The company earlier forecast sales of primary care drugs, typically prescribed by general practitioners, to drop between 3 and 5 percent in the whole of 2011, and of specialty care drugs to grow close to 8 percent, year-on-year.
It also expects recurring adjusted operating income of 190 million euros to 200 million euros after it rose 27 percent to 144 million euros in the first half of this year. In France, the company's prospects greatly depend on the future of its struggling primary care business. It indicated in June that it would seek a strategic partner for the business.
"We have received non-binding offers but the process is not finished. We are waiting still for more to come... Investors will probably know (the results of the process of selecting a partner) in Q1 2012, that is our plan," said Garidel.
Garidel, visiting Moscow to assess further development options for the local division, said Russia, along with Brazil, China and the United States was in focus.
The Russian government has made healthcare one of its key priorities as part of a wider modernization agenda, and global drugmakers, including AstraZeneca and Novartis, have pledged millions of dollars of investments into the market.

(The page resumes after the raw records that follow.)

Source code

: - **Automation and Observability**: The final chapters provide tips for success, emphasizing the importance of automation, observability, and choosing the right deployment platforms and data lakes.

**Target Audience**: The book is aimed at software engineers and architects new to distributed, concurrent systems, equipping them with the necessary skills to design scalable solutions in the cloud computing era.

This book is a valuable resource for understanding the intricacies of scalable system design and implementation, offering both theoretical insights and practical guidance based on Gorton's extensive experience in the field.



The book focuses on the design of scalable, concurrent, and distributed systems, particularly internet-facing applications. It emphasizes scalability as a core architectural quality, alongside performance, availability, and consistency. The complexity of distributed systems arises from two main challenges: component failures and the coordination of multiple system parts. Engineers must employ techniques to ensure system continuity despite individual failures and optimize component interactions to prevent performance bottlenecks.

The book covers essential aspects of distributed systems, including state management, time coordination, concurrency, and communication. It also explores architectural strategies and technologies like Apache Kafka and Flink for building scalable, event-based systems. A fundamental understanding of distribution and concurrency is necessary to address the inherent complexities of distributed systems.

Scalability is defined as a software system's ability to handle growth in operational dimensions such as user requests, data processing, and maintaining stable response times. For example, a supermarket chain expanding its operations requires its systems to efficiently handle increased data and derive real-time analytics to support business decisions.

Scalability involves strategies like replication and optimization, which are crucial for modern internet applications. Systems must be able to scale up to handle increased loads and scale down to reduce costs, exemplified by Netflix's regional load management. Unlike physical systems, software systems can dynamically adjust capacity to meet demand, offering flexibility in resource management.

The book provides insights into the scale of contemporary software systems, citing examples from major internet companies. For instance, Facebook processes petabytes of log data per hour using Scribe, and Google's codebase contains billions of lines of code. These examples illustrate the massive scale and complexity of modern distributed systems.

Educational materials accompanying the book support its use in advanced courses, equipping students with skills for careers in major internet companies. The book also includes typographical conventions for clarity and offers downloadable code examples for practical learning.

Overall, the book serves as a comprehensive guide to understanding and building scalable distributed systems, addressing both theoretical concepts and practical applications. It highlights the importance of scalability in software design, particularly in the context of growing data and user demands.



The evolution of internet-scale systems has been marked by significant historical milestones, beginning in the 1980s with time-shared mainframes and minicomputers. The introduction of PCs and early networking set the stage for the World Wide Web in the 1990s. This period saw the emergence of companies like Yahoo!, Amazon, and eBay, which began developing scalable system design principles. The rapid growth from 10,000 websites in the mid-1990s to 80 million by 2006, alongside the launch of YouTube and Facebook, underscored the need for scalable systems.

"One of the reasons we came here today is to investigate further how we should invest in Russia. This includes not only hiring more people... but also it is to evaluate our options in terms of manufacturing because we know this is becoming an important dimension for the authorities in Russia," he said.
The company would also consider entering into a partnership with a local manufacturer, Garidel said, adding it would take several months to evaluate the matter.
He said Ipsen wanted to maintain at least 15 percent annual sales growth in Russia and planned to increase headcount in the country already this year.
"We understand that the Russian government wants to invest much more in healthcare. Today it is standing roughly at 7 percent of GDP and we believe this percentage will increase over time. We think Russia will be an important part of our growth in the future.
"We have established very good relationships with key institutions in Russia and, despite some challenges that every country faces, we believe that the seeds are there to ensure good growth over time for us," he added.
The company generated nearly 57 million euros ($78 million) in Russian sales last year, and, according to industry research company Pharmexpert, has a 0.5 percent share of the market.